To extend Moore’s law, silicon carbide devices attend the researcher’s attention due to their irreplaceable advantages such as high critical breakdown electrical field, wide bandgap and excellent thermal conductivity without sacrificing too much charge carrier mobility. However, the defects on the SiC-oxide interface degrades the performance of the device and even get worse at high temperature, such as the threshold voltage shifting problems, limiting the design of the integrated circuits. The thesis models, characterise, analyses, measures and extracts the traps of SiC MOSCAP, to understand the trapped charge transportation and unreliability mechanism under high temperature.
Effectively using SiC materials necessitates the need to understand the physical properties itself. Due to the large bandgap, the inversion layer cannot be observable in low frequency C-V measurement. The electrical field, space charge region, surface potential and C-V curve in SiC devices all differ from Si devices. More importantly, the trapped charges fluctuate the surface potential of the SiC devices. To give insight into the mechanism governing the trapped charges, the mathematical solution of the trapped charges in the whole bandgap is solved.
To be specific, the trap behaviour at a single energy level is then followed.
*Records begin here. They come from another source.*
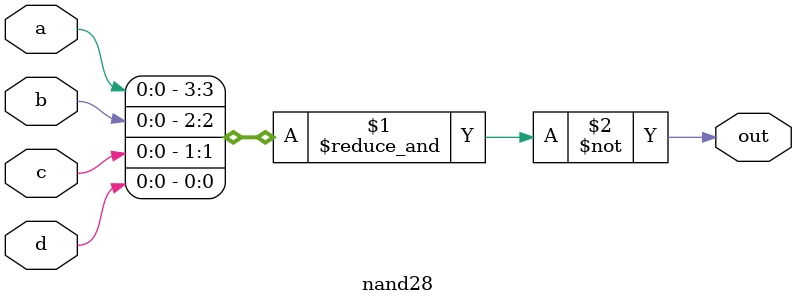
<source format=v>
module nand28 (
  input a,
  input b,
  input c,
  input d,
  output out
);

  assign out = ~(&{a,b,c,d});

endmodule

</source>
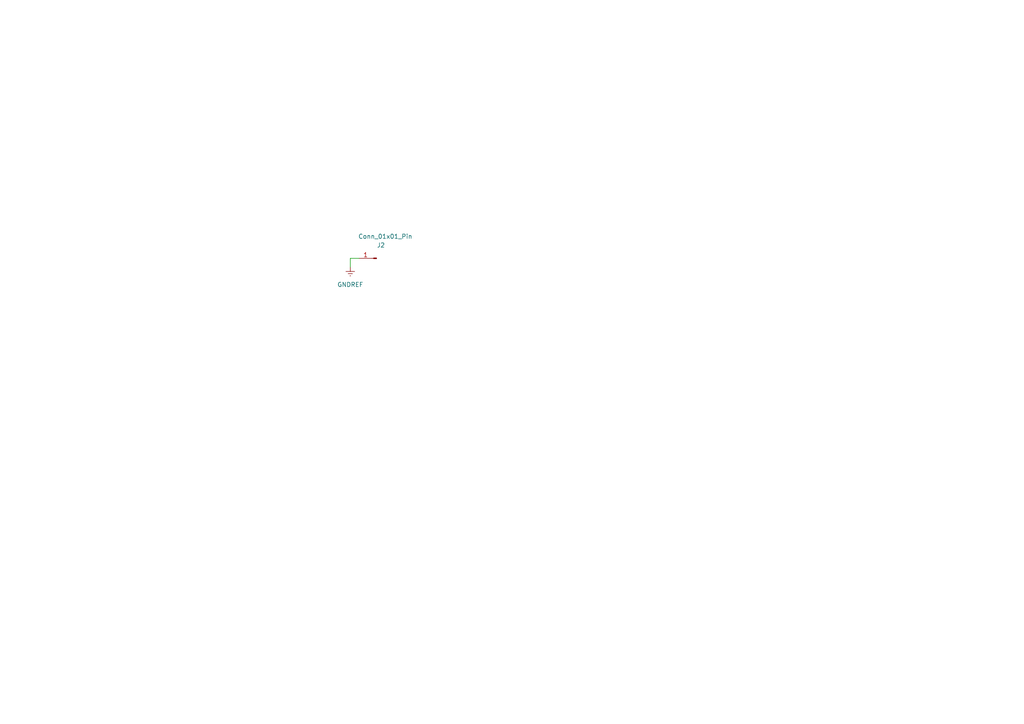
<source format=kicad_sch>
(kicad_sch (version 20230121) (generator eeschema)

  (uuid e0296679-4170-4877-9fb7-ee31b637101e)

  (paper "A4")

  


  (wire (pts (xy 101.6 74.93) (xy 101.6 77.47))
    (stroke (width 0) (type default))
    (uuid 23ce5081-1dda-4f4a-ab33-14b05f440214)
  )
  (wire (pts (xy 101.6 74.93) (xy 104.14 74.93))
    (stroke (width 0) (type default))
    (uuid f1f7b828-769d-4eda-8bec-cfffa4dde9ee)
  )

  (symbol (lib_id "power:GNDREF") (at 101.6 77.47 0) (unit 1)
    (in_bom yes) (on_board yes) (dnp no) (fields_autoplaced)
    (uuid 33b85cfa-12ee-4545-8256-c3e99baa1d9f)
    (property "Reference" "#PWR01" (at 101.6 83.82 0)
      (effects (font (size 1.27 1.27)) hide)
    )
    (property "Value" "GNDREF" (at 101.6 82.55 0)
      (effects (font (size 1.27 1.27)))
    )
    (property "Footprint" "" (at 101.6 77.47 0)
      (effects (font (size 1.27 1.27)) hide)
    )
    (property "Datasheet" "" (at 101.6 77.47 0)
      (effects (font (size 1.27 1.27)) hide)
    )
    (pin "1" (uuid 27eb625a-4be8-4c97-97e2-522eebb782d5))
    (instances
      (project "pulse_generator_endplate_v2"
        (path "/e0296679-4170-4877-9fb7-ee31b637101e"
          (reference "#PWR01") (unit 1)
        )
      )
    )
  )

  (symbol (lib_id "Connector:Conn_01x01_Pin") (at 109.22 74.93 180) (unit 1)
    (in_bom yes) (on_board yes) (dnp no)
    (uuid 38da3ab8-c280-439d-9b39-705ec95bbf7b)
    (property "Reference" "J2" (at 110.49 71.12 0)
      (effects (font (size 1.27 1.27)))
    )
    (property "Value" "Conn_01x01_Pin" (at 111.76 68.58 0)
      (effects (font (size 1.27 1.27)))
    )
    (property "Footprint" "TestPoint:TestPoint_Pad_4.0x4.0mm" (at 109.22 74.93 0)
      (effects (font (size 1.27 1.27)) hide)
    )
    (property "Datasheet" "~" (at 109.22 74.93 0)
      (effects (font (size 1.27 1.27)) hide)
    )
    (pin "1" (uuid d060b74a-0c91-49f6-8071-ac0235fb4381))
    (instances
      (project "pulse_generator_endplate_v2"
        (path "/e0296679-4170-4877-9fb7-ee31b637101e"
          (reference "J2") (unit 1)
        )
      )
    )
  )

  (sheet_instances
    (path "/" (page "1"))
  )
)

</source>
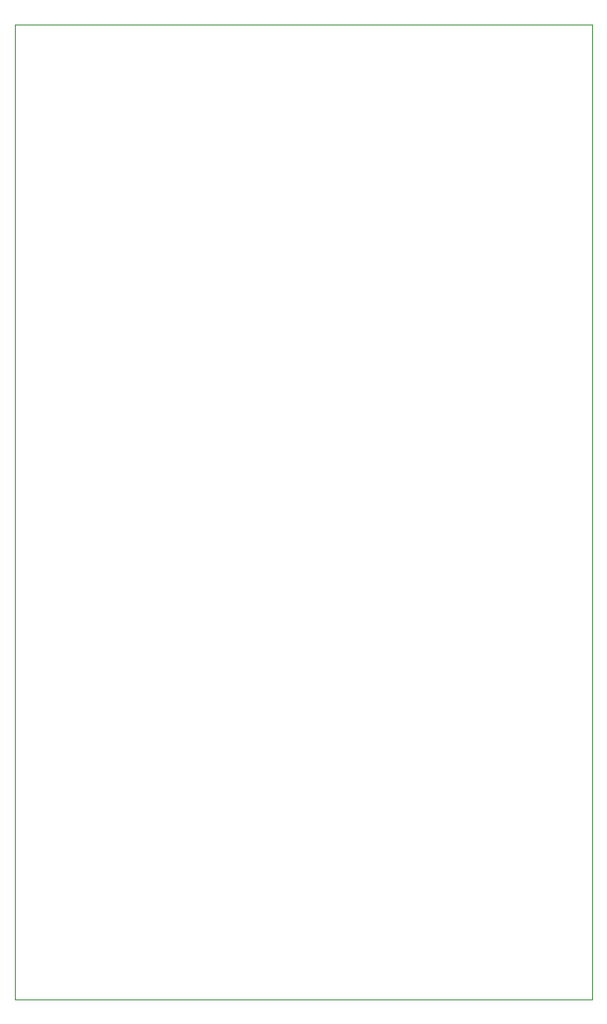
<source format=gbr>
G04 #@! TF.GenerationSoftware,KiCad,Pcbnew,5.1.8+dfsg1-1~bpo10+1*
G04 #@! TF.CreationDate,2020-11-27T20:05:00+01:00*
G04 #@! TF.ProjectId,SeagateST1adapter,53656167-6174-4655-9354-316164617074,1*
G04 #@! TF.SameCoordinates,Original*
G04 #@! TF.FileFunction,Profile,NP*
%FSLAX46Y46*%
G04 Gerber Fmt 4.6, Leading zero omitted, Abs format (unit mm)*
G04 Created by KiCad (PCBNEW 5.1.8+dfsg1-1~bpo10+1) date 2020-11-27 20:05:00*
%MOMM*%
%LPD*%
G01*
G04 APERTURE LIST*
G04 #@! TA.AperFunction,Profile*
%ADD10C,0.050000*%
G04 #@! TD*
G04 APERTURE END LIST*
D10*
X81330800Y-165100000D02*
X81330800Y-70967600D01*
X137160000Y-165100000D02*
X81330800Y-165100000D01*
X137160000Y-70967600D02*
X137160000Y-165100000D01*
X81330800Y-70967600D02*
X137160000Y-70967600D01*
M02*

</source>
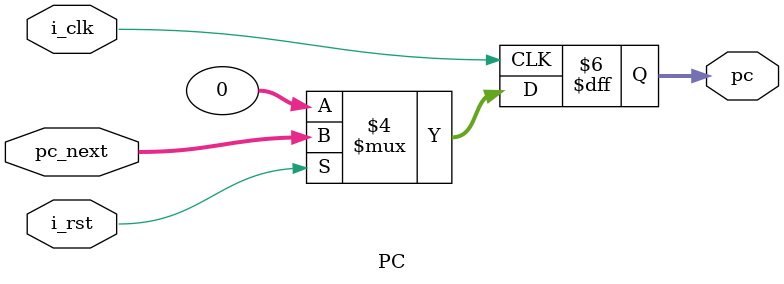
<source format=sv>
module PC(i_clk, i_rst, pc_next, pc);
input logic i_clk, i_rst;
input logic [31:0] pc_next;
output logic [31:0] pc;

always @(posedge i_clk) begin
	if (!i_rst)
		pc <= 32'b0;
	else
		pc <= pc_next;
end

endmodule
</source>
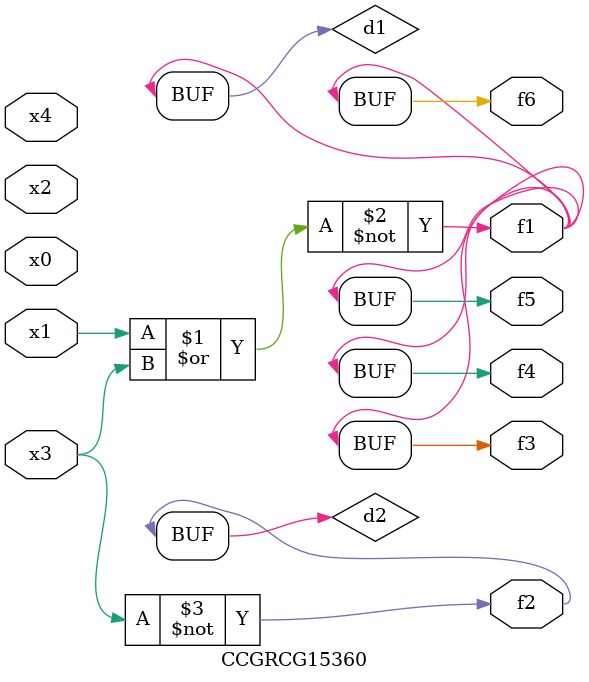
<source format=v>
module CCGRCG15360(
	input x0, x1, x2, x3, x4,
	output f1, f2, f3, f4, f5, f6
);

	wire d1, d2;

	nor (d1, x1, x3);
	not (d2, x3);
	assign f1 = d1;
	assign f2 = d2;
	assign f3 = d1;
	assign f4 = d1;
	assign f5 = d1;
	assign f6 = d1;
endmodule

</source>
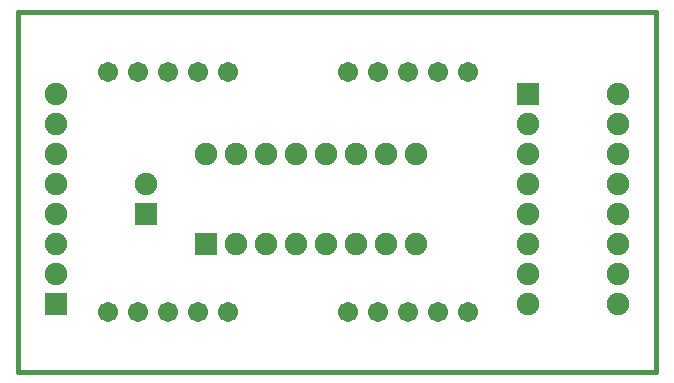
<source format=gts>
G04 (created by PCBNEW-RS274X (2011-05-25)-stable) date Thu 19 Jun 2014 11:29:52 AM PDT*
G01*
G70*
G90*
%MOIN*%
G04 Gerber Fmt 3.4, Leading zero omitted, Abs format*
%FSLAX34Y34*%
G04 APERTURE LIST*
%ADD10C,0.006000*%
%ADD11C,0.015000*%
%ADD12R,0.075000X0.075000*%
%ADD13C,0.075000*%
%ADD14C,0.067200*%
G04 APERTURE END LIST*
G54D10*
G54D11*
X26000Y-04750D02*
X04750Y-04750D01*
X26000Y-16750D02*
X26000Y-04750D01*
X04750Y-16750D02*
X26000Y-16750D01*
X04750Y-04750D02*
X04750Y-16750D01*
G54D12*
X06000Y-14500D03*
G54D13*
X06000Y-13500D03*
X06000Y-12500D03*
X06000Y-11500D03*
X06000Y-10500D03*
X06000Y-09500D03*
X06000Y-08500D03*
X06000Y-07500D03*
G54D12*
X09000Y-11500D03*
G54D13*
X09000Y-10500D03*
G54D12*
X21750Y-07500D03*
G54D13*
X21750Y-08500D03*
X21750Y-09500D03*
X21750Y-10500D03*
X21750Y-11500D03*
X21750Y-12500D03*
X21750Y-13500D03*
X21750Y-14500D03*
X24750Y-14500D03*
X24750Y-13500D03*
X24750Y-12500D03*
X24750Y-11500D03*
X24750Y-10500D03*
X24750Y-09500D03*
X24750Y-08500D03*
X24750Y-07500D03*
G54D12*
X11000Y-12500D03*
G54D13*
X12000Y-12500D03*
X13000Y-12500D03*
X14000Y-12500D03*
X15000Y-12500D03*
X16000Y-12500D03*
X17000Y-12500D03*
X18000Y-12500D03*
X18000Y-09500D03*
X17000Y-09500D03*
X16000Y-09500D03*
X15000Y-09500D03*
X14000Y-09500D03*
X13000Y-09500D03*
X12000Y-09500D03*
X11000Y-09500D03*
G54D14*
X15750Y-14750D03*
X16750Y-14750D03*
X17750Y-14750D03*
X18750Y-14750D03*
X19750Y-14750D03*
X15750Y-06750D03*
X16750Y-06750D03*
X17750Y-06750D03*
X18750Y-06750D03*
X19750Y-06750D03*
X07750Y-14750D03*
X08750Y-14750D03*
X09750Y-14750D03*
X10750Y-14750D03*
X11750Y-14750D03*
X07750Y-06750D03*
X08750Y-06750D03*
X09750Y-06750D03*
X10750Y-06750D03*
X11750Y-06750D03*
M02*

</source>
A nonzero transient current is generated due only to the capture and release of the trapped charges when the equilibrium condition is broken. The trapped charges with high energy are thermalized and an equivalent admittance is obtained which further be split into a capacitance and a conductance.
Rising temperature activates the dopant atoms that are not ionised, and the Fermi level shifts towards the midband. The variation of equivalent circuit components and physical parameters responds to the temperature. High temperature expands the SiC crystal and the trapped charges are easy to receive energy from phonons so that the interaction between traps and the conduction band is enhanced and more empty states are waiting for the recombination of the charge carriers.